EXERCISE DATA:
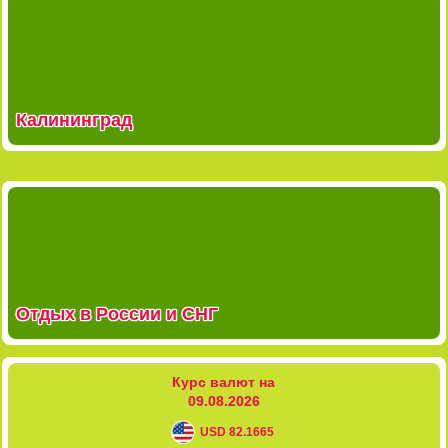
Калининград
Отдых в России и СНГ
Курс валют на
09.08.2026
USD 82.1665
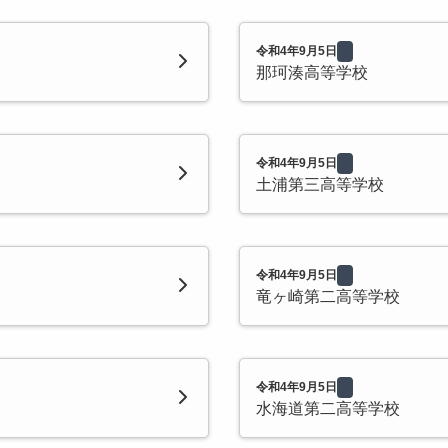
令和4年9月5日
那珂湊高等学校
令和4年9月5日
土浦第三高等学校
令和4年9月5日
竜ヶ崎第二高等学校
令和4年9月5日
水海道第二高等学校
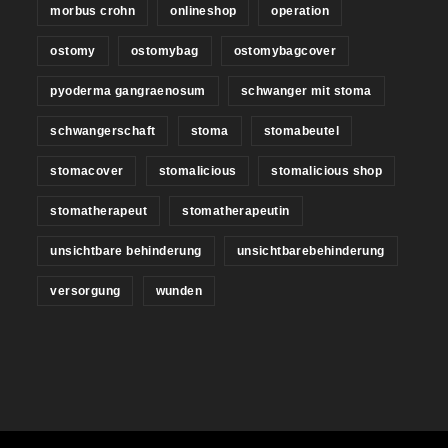
morbus crohn
onlineshop
operation
ostomy
ostomybag
ostomybagcover
pyoderma gangraenosum
schwanger mit stoma
schwangerschaft
stoma
stomabeutel
stomacover
stomalicious
stomalicious shop
stomatherapeut
stomatherapeutin
unsichtbare behinderung
unsichtbarebehinderung
versorgung
wunden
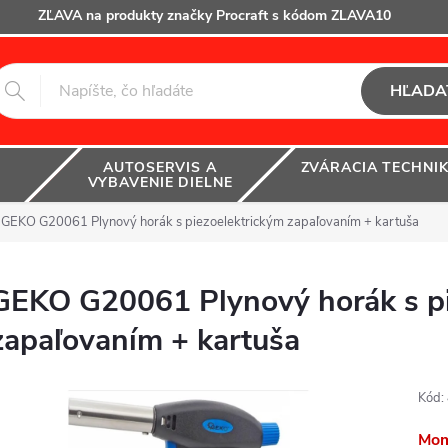
ZĽAVA na produkty značky Procraft s kódom ZLAVA10
HĽADA
AUTOSERVIS A
ZVÁRACIA TECHNI
VYBAVENIE DIELNE
GEKO G20061 Plynový horák s piezoelektrickým zapaľovaním + kartuša
GEKO G20061 Plynový horák s pi
zapaľovaním + kartuša
Kód:
Mom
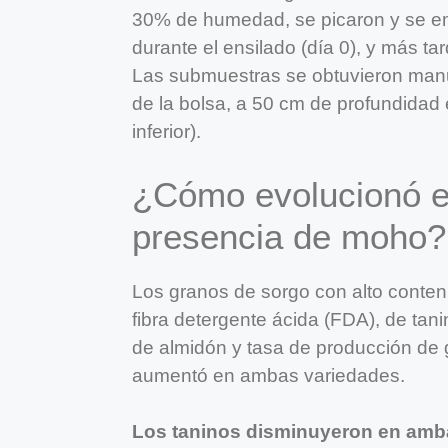
30% de humedad, se picaron y se e
durante el ensilado (día 0), y más t
Las submuestras se obtuvieron manua
de la bolsa, a 50 cm de profundidad e
inferior).
¿Cómo evolucionó el
presencia de moho?
Los granos de sorgo con alto conten
fibra detergente ácida (FDA), de ta
de almidón y tasa de producción de 
aumentó en ambas variedades.
Los taninos disminuyeron en amb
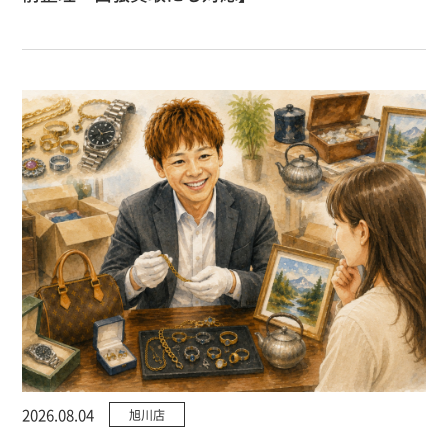
2026.08.04
旭川店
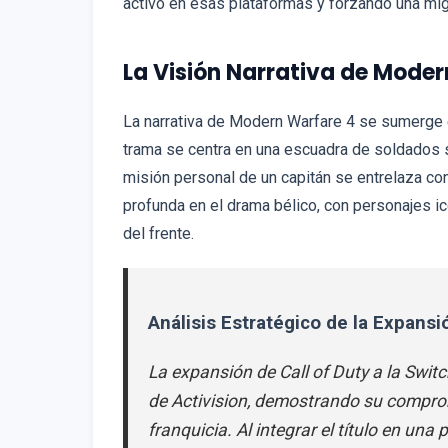
activo en esas plataformas y forzando una mig
La Visión Narrativa de Mode
La narrativa de Modern Warfare 4 se sumerge en
trama se centra en una escuadra de soldados 
misión personal de un capitán se entrelaza con
profunda en el drama bélico, con personajes ic
del frente.
Análisis Estratégico de la Expansi
La expansión de Call of Duty a la Switc
de Activision, demostrando su comprom
franquicia. Al integrar el título en un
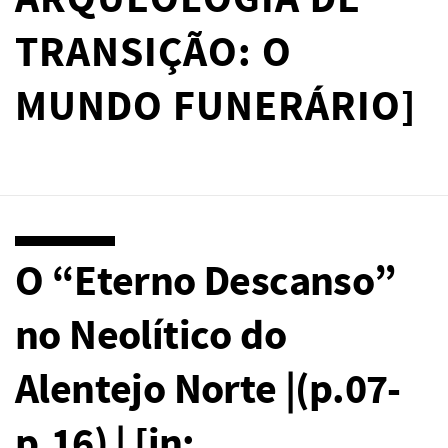
ARQUEOLOGIA DE
TRANSIÇÃO: O
MUNDO FUNERÁRIO]
O “Eterno Descanso”
no Neolítico do
Alentejo Norte |(p.07-
p.16) | [in:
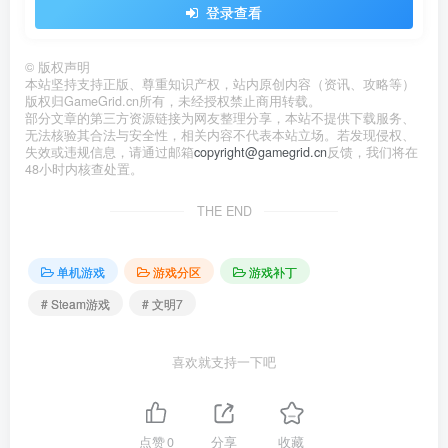
登录查看
©
版权声明
本站坚持支持正版、尊重知识产权，站内原创内容（资讯、攻略等）
版权归GameGrid.cn所有，未经授权禁止商用转载。
部分文章的第三方资源链接为网友整理分享，本站不提供下载服务、
无法核验其合法与安全性，相关内容不代表本站立场。若发现侵权、
失效或违规信息，请通过邮箱
copyright@gamegrid.cn
反馈，我们将在
48小时内核查处置。
THE END
单机游戏
游戏分区
游戏补丁
# Steam游戏
# 文明7
喜欢就支持一下吧
点赞
0
分享
收藏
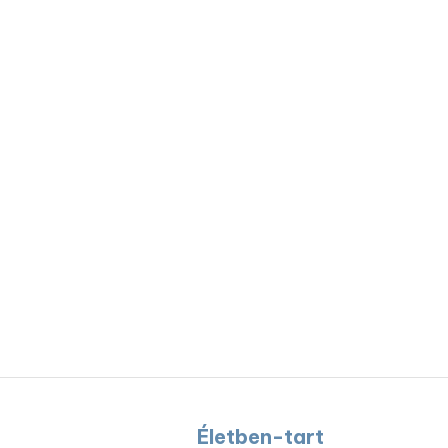
Életben-tart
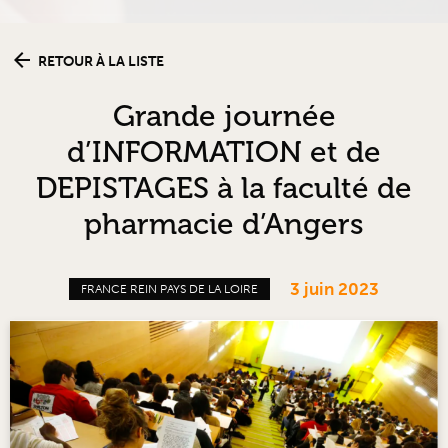
RETOUR À LA LISTE
Grande journée
d’INFORMATION et de
DEPISTAGES à la faculté de
pharmacie d’Angers
3 juin 2023
FRANCE REIN PAYS DE LA LOIRE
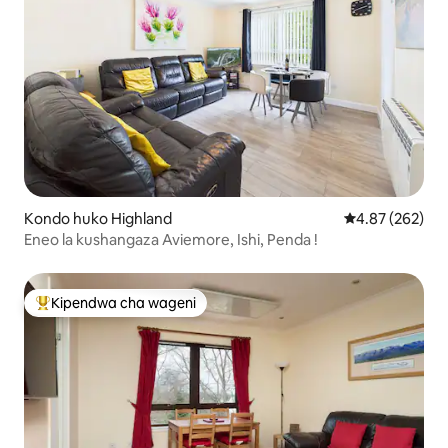
Kondo huko Highland
Ukadiriaji wa w
4.87 (262)
Eneo la kushangaza Aviemore, Ishi, Penda !
Kipendwa cha wageni
Kipendwa maarufu cha wageni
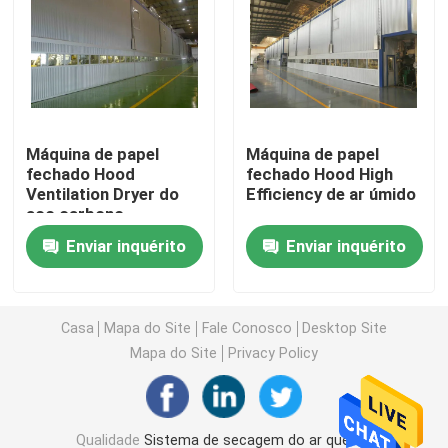
TAD Machine
Capa da máquina de papel
Máquina de papel
Máquina de papel
fechado Hood
fechado Hood High
Capa do ianque
Ventilation Dryer do
Efficiency de ar úmido
aço carbono
Secador instantâneo pneumático
Enviar inquérito
Enviar inquérito
Secador contínuo do túnel
Casa
Mapa do Site
Fale Conosco
Desktop Site
Mapa do Site
Privacy Policy
Máquina do coater do rolo
Purificador de gás da exaustão
Qualidade
Sistema de secagem do ar quente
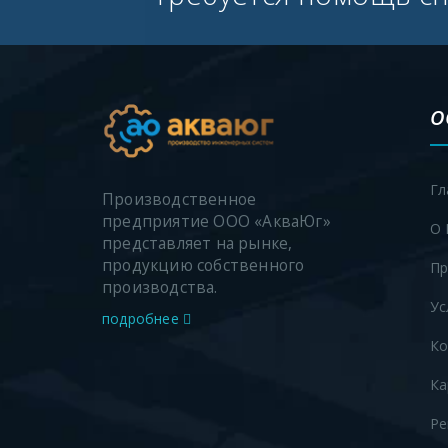
О
Гл
Производственное
предприятие ООО «АкваЮг»
О 
представляет на рынке,
продукцию собственного
Пр
производства.
Ус
подробнее
Ко
Ка
Ре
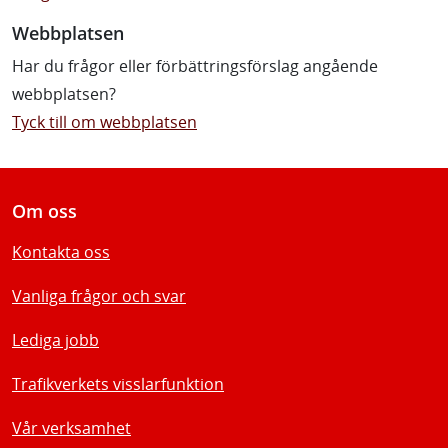
Webbplatsen
Har du frågor eller förbättringsförslag angående
webbplatsen?
Tyck till om webbplatsen
Om oss
Kontakta oss
Vanliga frågor och svar
Lediga jobb
Trafikverkets visslarfunktion
Vår verksamhet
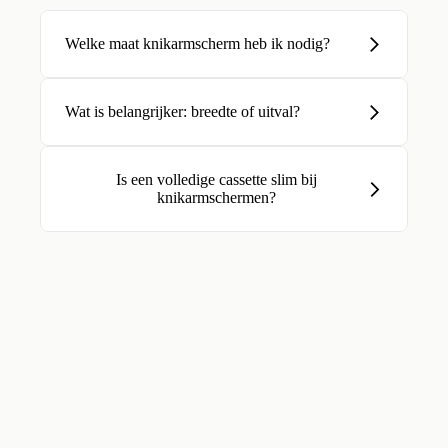
Welke maat knikarmscherm heb ik nodig?
Wat is belangrijker: breedte of uitval?
Is een volledige cassette slim bij
knikarmschermen?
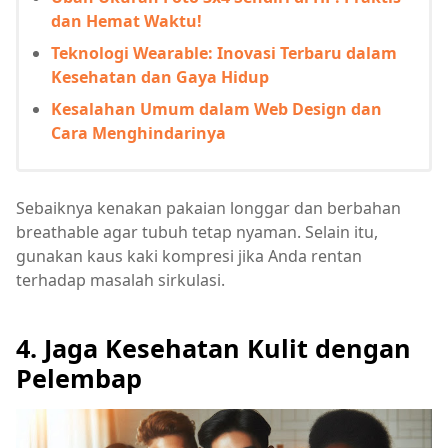
dan Hemat Waktu!
Teknologi Wearable: Inovasi Terbaru dalam
Kesehatan dan Gaya Hidup
Kesalahan Umum dalam Web Design dan
Cara Menghindarinya
Sebaiknya kenakan pakaian longgar dan berbahan
breathable agar tubuh tetap nyaman. Selain itu,
gunakan kaus kaki kompresi jika Anda rentan
terhadap masalah sirkulasi.
4. Jaga Kesehatan Kulit dengan
Pelembap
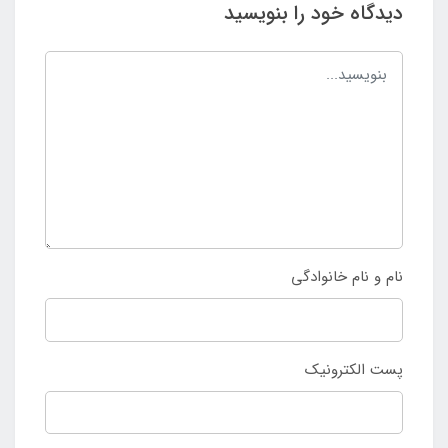
دیدگاه خود را بنویسید
نام و نام خانوادگی
پست الکترونیک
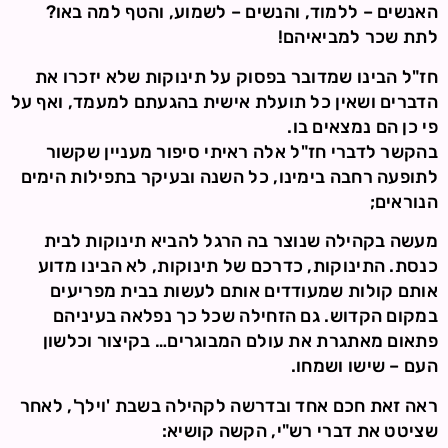
האנשים – ללמוד, והנשים – לשמוע, והטף למה באו?
לתת שכר למביאיהם!
חז"ל הבינו שמדובר בפסוק על תינוקות שלא יזכרו את
הדברים ושאין כל תועלת אישית בהגעתם למעמד, ואף על
פי כן הם נמצאים בו.
בהקשר לדברי חז"ל אלה ראיתי סיפור מעניין שקשור
לתופעה רחבה בימינו, כל השנה ובעיקר בתפילות הימים
הנוראים;
מעשה בקהילה שנוצר בה הרגל להביא תינוקות לבית
כנסת. התינוקות, כדרכם של תינוקות, לא הבינו מדוע
אותם קולות שמעודדים אותם לעשות בבית מפריעים
במקום הקדוש. גם הזחילה שכל כך נפלאה בעיניהם
פתאום מאתגרת את עולם המבוגרים… בקיצור וכלשון
העם – שישו ושמחו.
ראה זאת חכם אחד ובדרשה לקהילה בשבת 'וילך', לאחר
שציטט את דברי רש"י, הקשה קושיא:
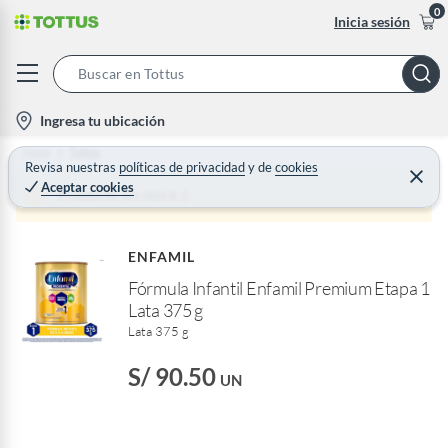
0
Inicia sesión
S
e
l
Ingresa tu ubicación
a
o
Home
Tottus
r
c
Revisa nuestras
políticas de privacidad
y
de
cookies
C
c
Aceptar cookies
e
a
Producto sin stock :(
h
r
t
r
B
a
i
r
a
ENFAMIL
o
r
Fórmula Infantil Enfamil Premium Etapa 1
n
Lata 375 g
-
Lata 375 g
i
c
S/ 90.50
UN
o
n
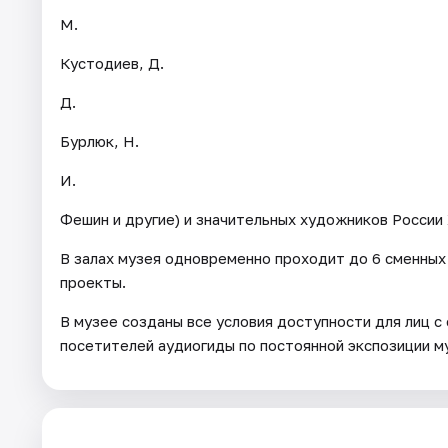
М.
Кустодиев, Д.
Д.
Бурлюк, Н.
И.
Фешин и другие) и значительных художников России 
В залах музея одновременно проходит до 6 сменных
проекты.
В музее созданы все условия доступности для лиц с
посетителей аудиогиды по постоянной экспозиции му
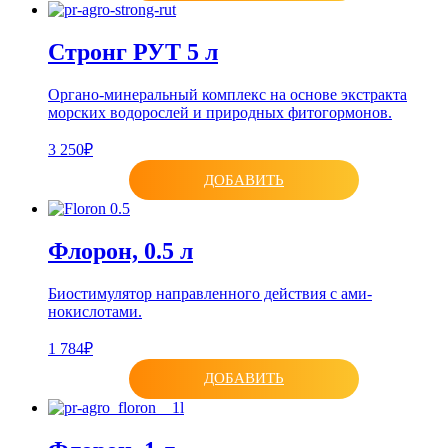
Стронг РУТ 5 л
Органо-минеральный комплекс на основе экстракта
морских водорослей и природных фитогормонов.
3 250₽
ДОБАВИТЬ
Флорон, 0.5 л
Биостимулятор направленного действия с ами­
нокислотами.
1 784₽
ДОБАВИТЬ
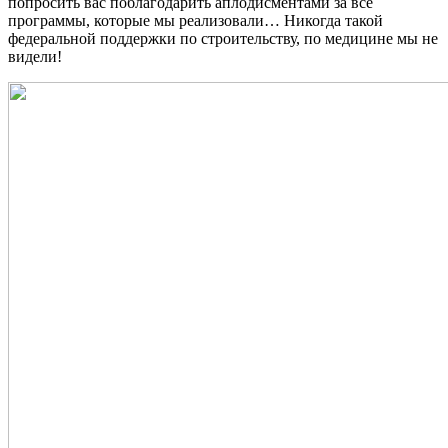
попросить вас поблагодарить аплодисментами за все
программы, которые мы реализовали… Никогда такой
федеральной поддержки по строительству, по медицине мы не
видели!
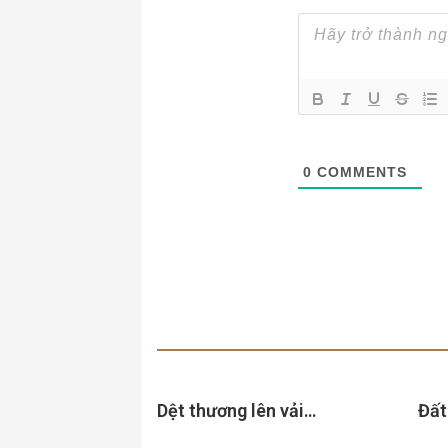
0
COMMENTS
Dệt thương lên vải…
Đất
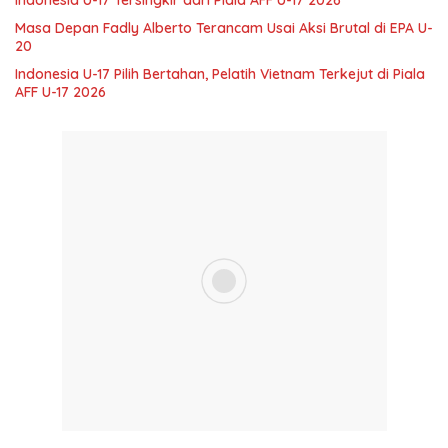
Indonesia U-17 Tersingkir dari Piala AFF U-17 2026
Masa Depan Fadly Alberto Terancam Usai Aksi Brutal di EPA U-
20
Indonesia U-17 Pilih Bertahan, Pelatih Vietnam Terkejut di Piala
AFF U-17 2026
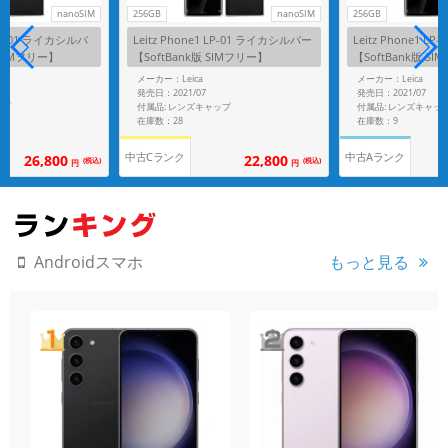
nanoSIM
256GB
nanoSIM
256GB
 LP-01 ライカシルバ
Leitz Phone1 LP-01 ライカシルバー
Leitz Phone1 
 SIMフリー】
【SoftBank版 SIMフリー】
【SoftBank版 S
メーカー：Leica
メーカー：Leica
発売日：2021/07
発売日：2021/07
ップ
付属品: レンズキャップ
付属品: レンズキャッ
在庫数：28
在庫数：9
中古Cランク
中古Aランク
26,800
22,800
(税込)
(税込)
円
円
もっと見る
Androidスマホ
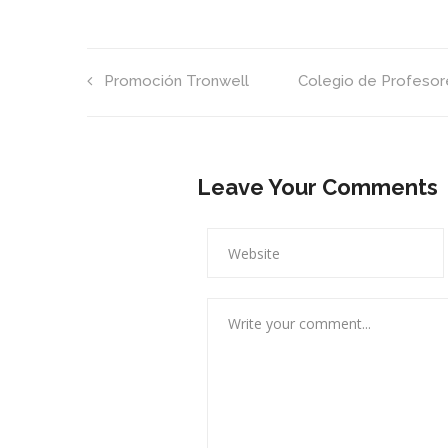
Promoción Tronwell
Colegio de Profesore
Leave Your Comments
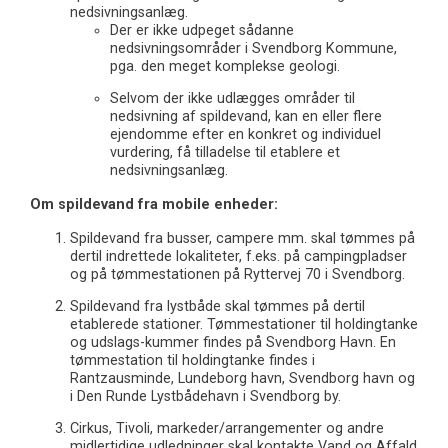
nedsivningsanlæg.
Der er ikke udpeget sådanne
nedsivningsområder i Svendborg Kommune,
pga. den meget komplekse geologi.
Selvom der ikke udlægges områder til
nedsivning af spildevand, kan en eller flere
ejendomme efter en konkret og individuel
vurdering, få tilladelse til etablere et
nedsivningsanlæg.
Om spildevand fra mobile enheder:
Spildevand fra busser, campere mm. skal tømmes på
dertil indrettede lokaliteter, f.eks. på campingpladser
og på tømmestationen på Ryttervej 70 i Svendborg.
Spildevand fra lystbåde skal tømmes på dertil
etablerede stationer. Tømmestationer til holdingtanke
og udslags-kummer findes på Svendborg Havn. En
tømmestation til holdingtanke findes i
Rantzausminde, Lundeborg havn, Svendborg havn og
i Den Runde Lystbådehavn i Svendborg by.
Cirkus, Tivoli, markeder/arrangementer og andre
midlertidige udledninger skal kontakte Vand og Affald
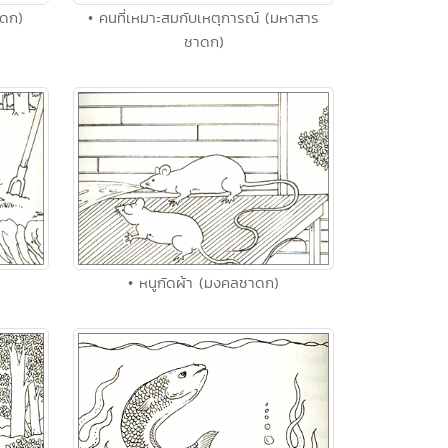
าดก)
• คนที่เหมาะสมกับเหตุการณ์ (มหาสาร
ชาดก)
• หนูกัดผ้า (มงคลชาดก)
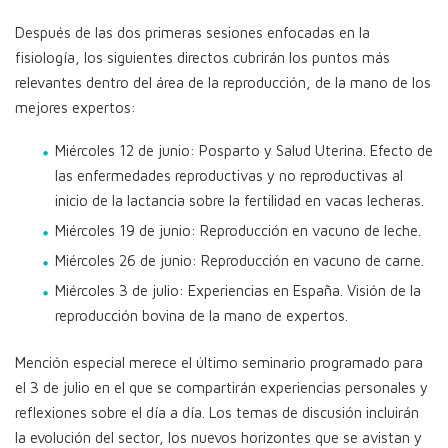
Después de las dos primeras sesiones enfocadas en la
fisiología, los siguientes directos cubrirán los puntos más
relevantes dentro del área de la reproducción, de la mano de los
mejores expertos:
Miércoles 12 de junio: Posparto y Salud Uterina. Efecto de
las enfermedades reproductivas y no reproductivas al
inicio de la lactancia sobre la fertilidad en vacas lecheras.
Miércoles 19 de junio: Reproducción en vacuno de leche.
Miércoles 26 de junio: Reproducción en vacuno de carne.
Miércoles 3 de julio: Experiencias en España. Visión de la
reproducción bovina de la mano de expertos.
Mención especial merece el último seminario programado para
el 3 de julio en el que se compartirán experiencias personales y
reflexiones sobre el día a día. Los temas de discusión incluirán
la evolución del sector, los nuevos horizontes que se avistan y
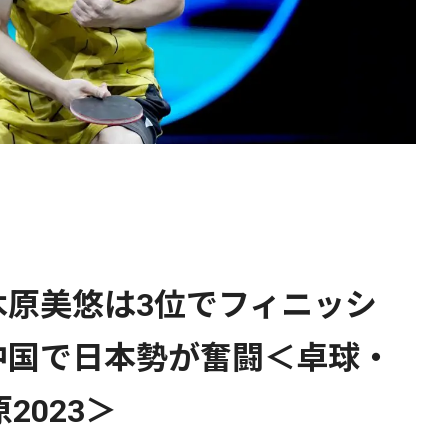
木原美悠は3位でフィニッシ
中国で日本勢が奮闘＜卓球・
2023＞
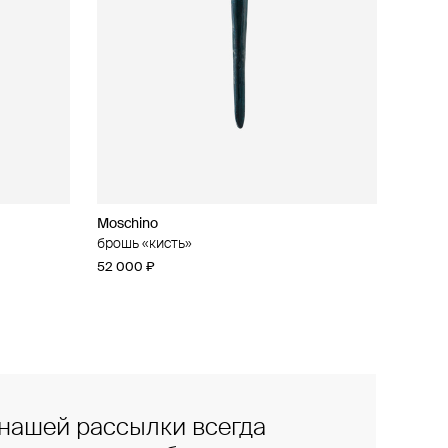
Moschino
брошь «кисть»
52 000 ₽
нашей рассылки всегда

WORK INSTRUCTION: Pictures excluded, copy the lines exactly from where the material starts to the line with "durante el ensilado (día 0), y más t", inclusive.

RESULT FOR THIS EXERCISE:
Калининград
Отдых в России и СНГ
Курс валют на
09.08.2026
USD 82.1665
令和4年9月5日
那珂湊高等学校
令和4年9月5日
土浦第三高等学校
令和4年9月5日
竜ヶ崎第二高等学校
令和4年9月5日
水海道第二高等学校
morbus crohn
onlineshop
operation
ostomy
ostomybag
ostomybagcover
pyoderma gangraenosum
schwanger mit stoma
schwangerschaft
stoma
stomabeutel
stomacover
stomalicious
stomalicious shop
stomatherapeut
stomatherapeutin
unsichtbare behinderung
unsichtbarebehinderung
versorgung
wunden
ZĽAVA na produkty značky Procraft s kódom ZLAVA10
HĽADA
AUTOSERVIS A
ZVÁRACIA TECHNI
VYBAVENIE DIELNE
GEKO G20061 Plynový horák s piezoelektrickým zapaľovaním + kartuša
GEKO G20061 Plynový horák s pi
zapaľovaním + kartuša
Kód:
Mom
30% de humedad, se picaron y se e
durante el ensilado (día 0), y más t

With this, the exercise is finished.